Delta_t values for historical dates follow published estimates. For dates beyond ~2050, delta_t is not well predicted. The scenarios use conservative values to avoid introducing error from the correction itself.

Performance Benchmarks

Measured on Apple Silicon (Node.js), single-threaded.

Per-Call Latency

From the 100 validation scenarios:

Metric Value
Min 7us
Max 242us
Mean 46us
Median 33us
P95 110us
P99 168us

The first call is slowest (242us) because it includes WASM module initialization. Subsequent calls settle into the 20-40us range for SPA_ALL computations.

Batch Throughput

10,000 consecutive calls to the same location and date:

Function Code Time Throughput
SPA_ALL 201ms ~50,000 calls/sec
SPA_ZA 46ms ~219,000 calls/sec

SPA_ZA is roughly 4x faster than SPA_ALL because it skips the sunrise/sunset iterative solver, which requires three full position evaluations per call.

Initialization

First-time WASM module initialization takes approximately 5-15ms depending on hardware and Node.js version. Subsequent init() calls return immediately (0.0ms). The module is initialized lazily on the first spa() call, or eagerly via init().

Comparison to Native C

The NREL reference C implementation, compiled natively with -O2, runs a single SPA_ALL call in approximately 5-10us on comparable hardware. The WASM version at ~20us (steady state, warm cache) represents roughly a 2-3x overhead from the WASM sandbox, JavaScript FFI, and memory copy for the result struct.

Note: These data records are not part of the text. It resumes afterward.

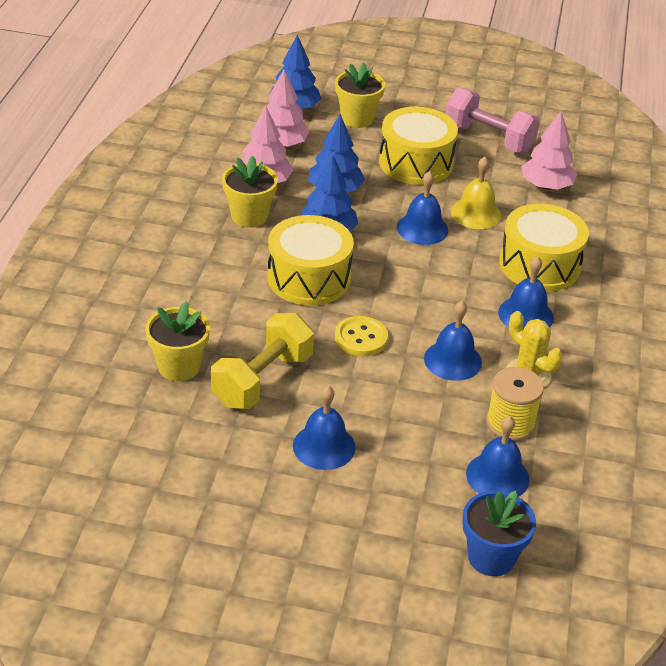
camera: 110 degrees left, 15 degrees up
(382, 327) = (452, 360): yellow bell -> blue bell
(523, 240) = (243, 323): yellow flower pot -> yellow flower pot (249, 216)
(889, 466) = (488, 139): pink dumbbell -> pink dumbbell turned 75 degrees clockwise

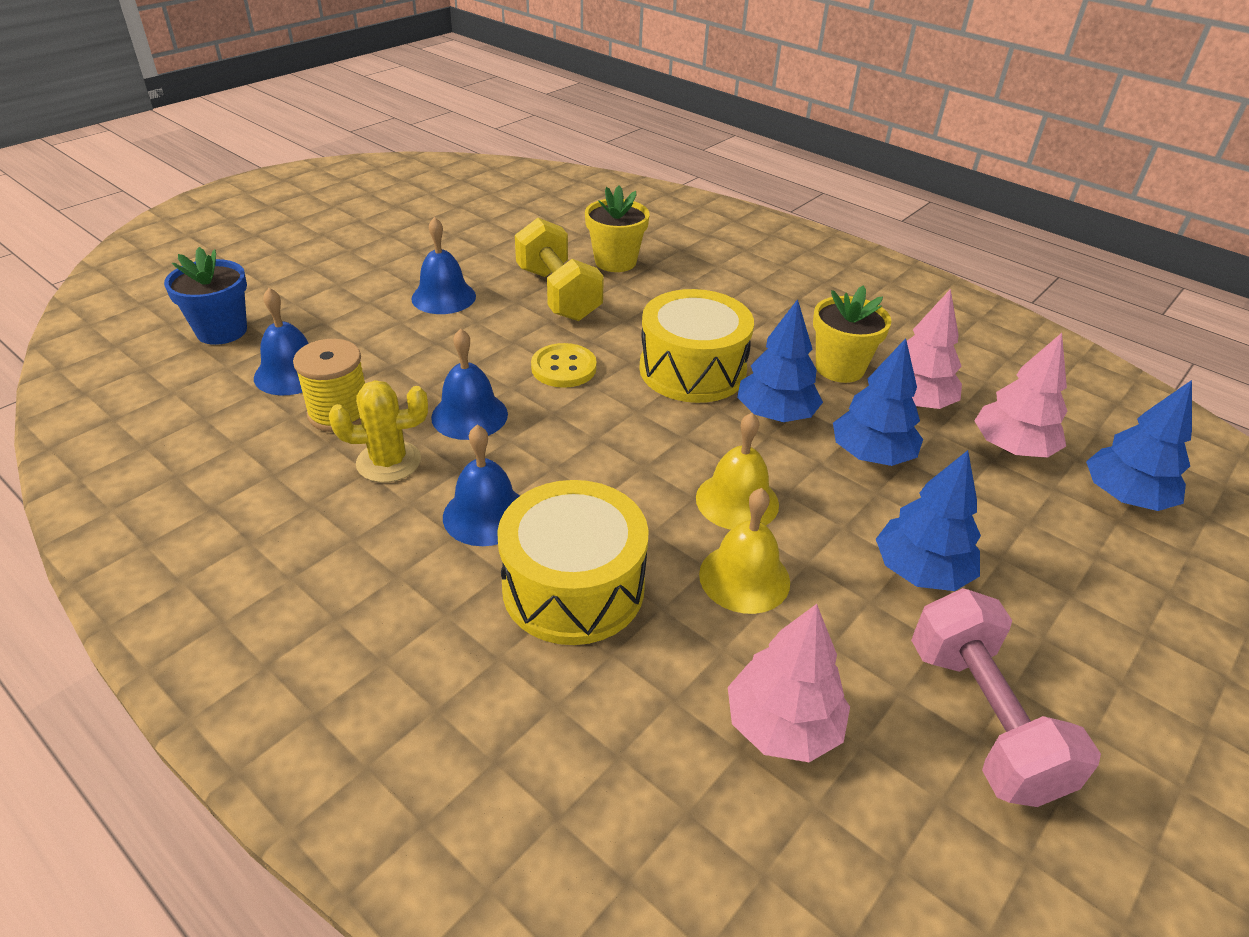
camera: 120 degrees right, 0 degrees up
(357, 118) = (1083, 557): yellow flower pot -> none
(416, 163) = (921, 571): yellow drum -> blue tree
(422, 228) = (737, 501): blue bell -> yellow bell
(488, 139) = (982, 720): pink dumbbell -> pink dumbbell turned 75 degrees counterclockwise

For most applications, the absolute latency difference (10-15us per call) is not measurable. The overhead becomes relevant only at extreme volumes (millions of calls per second), at which point native C would be the correct choice regardless.

Running the Validation Suite

git clone https://github.com/acamarata/solar-spa.git
cd solar-spa
npm install
npm run build
node validate.mjs

The suite takes approximately 3 seconds to run, including the 20,000-call throughput benchmark.